Juan Manuel’s father, Julián Ortiz, was an art restorer who was tasked with fixing up the cloister in 1931, after it was purchased by an antique dealer named Ignacio Martínez Martínez from an unknown seller. The dealer’s intention was to resell it to a wealthy American for five million pesetas (the price was later reduced to 3.5 million pesetas). The pieces were taken to an empty plot on Calle Ángel Muñoz, in what is now the district of Ciudad Lineal, and Julián Ortiz moved there with his wife and nine children so he could better oversee the restoration work.

The restorer Ortiz ended up in a concentration camp while the dealer moved to Barcelona

But the Civil War (1936-1939) altered those plans, and Ortiz ended up in a French concentration camp while the antique dealer moved to Barcelona. Ortiz returned to Spain in 1941 and the cloister was erected in situ in 1943. “Next to it we had a patch of striped eggplants, lights, water fountains and a pond that we all swam in,” remembers Juan Manuel, who was a child then.

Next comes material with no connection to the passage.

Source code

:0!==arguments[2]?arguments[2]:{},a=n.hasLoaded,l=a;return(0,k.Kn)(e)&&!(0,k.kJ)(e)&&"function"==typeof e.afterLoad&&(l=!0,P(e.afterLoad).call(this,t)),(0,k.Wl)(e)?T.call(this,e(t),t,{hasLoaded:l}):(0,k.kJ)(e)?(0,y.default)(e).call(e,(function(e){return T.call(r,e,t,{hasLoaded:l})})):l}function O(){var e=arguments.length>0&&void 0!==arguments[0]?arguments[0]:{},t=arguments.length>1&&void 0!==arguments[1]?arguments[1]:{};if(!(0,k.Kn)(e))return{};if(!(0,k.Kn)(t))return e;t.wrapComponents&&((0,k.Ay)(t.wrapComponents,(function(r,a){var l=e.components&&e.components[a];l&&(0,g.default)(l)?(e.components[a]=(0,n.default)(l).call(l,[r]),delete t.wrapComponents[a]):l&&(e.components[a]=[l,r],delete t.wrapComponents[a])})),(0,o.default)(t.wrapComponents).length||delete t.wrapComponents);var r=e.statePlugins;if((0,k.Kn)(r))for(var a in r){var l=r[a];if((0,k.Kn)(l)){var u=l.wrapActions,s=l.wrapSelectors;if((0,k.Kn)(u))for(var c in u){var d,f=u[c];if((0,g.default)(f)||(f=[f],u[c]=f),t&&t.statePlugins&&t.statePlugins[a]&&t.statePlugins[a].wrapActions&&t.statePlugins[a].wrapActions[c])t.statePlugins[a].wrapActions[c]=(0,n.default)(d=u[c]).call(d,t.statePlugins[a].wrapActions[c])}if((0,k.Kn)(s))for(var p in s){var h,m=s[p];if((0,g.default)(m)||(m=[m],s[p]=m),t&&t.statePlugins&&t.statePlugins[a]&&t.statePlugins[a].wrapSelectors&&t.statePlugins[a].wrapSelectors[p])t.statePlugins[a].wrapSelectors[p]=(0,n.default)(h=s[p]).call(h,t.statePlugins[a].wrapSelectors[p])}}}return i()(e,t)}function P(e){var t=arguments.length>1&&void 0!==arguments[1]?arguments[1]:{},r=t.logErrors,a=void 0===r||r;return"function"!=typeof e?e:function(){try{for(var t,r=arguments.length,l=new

Until 1958, the cloister was the setting for the Ortiz’s family reunions and social gatherings. “We liked to eat outdoors all together every Sunday, especially paella with pigeon.”

Then one day Federico Martínez, the antique dealer’s son, announced that he had found a new buyer for the cloister in Girona province. The structure was taken apart again and sent over by truck. “I always thought it was bought by someone named Otto Cherenverguer, or something like that, for some Catalan nuns, but now I find out through EL PAÍS that the owner is someone else,” says the 86-year-old Juan Manuel. “I wouldn’t want to die without seeing it one more time.”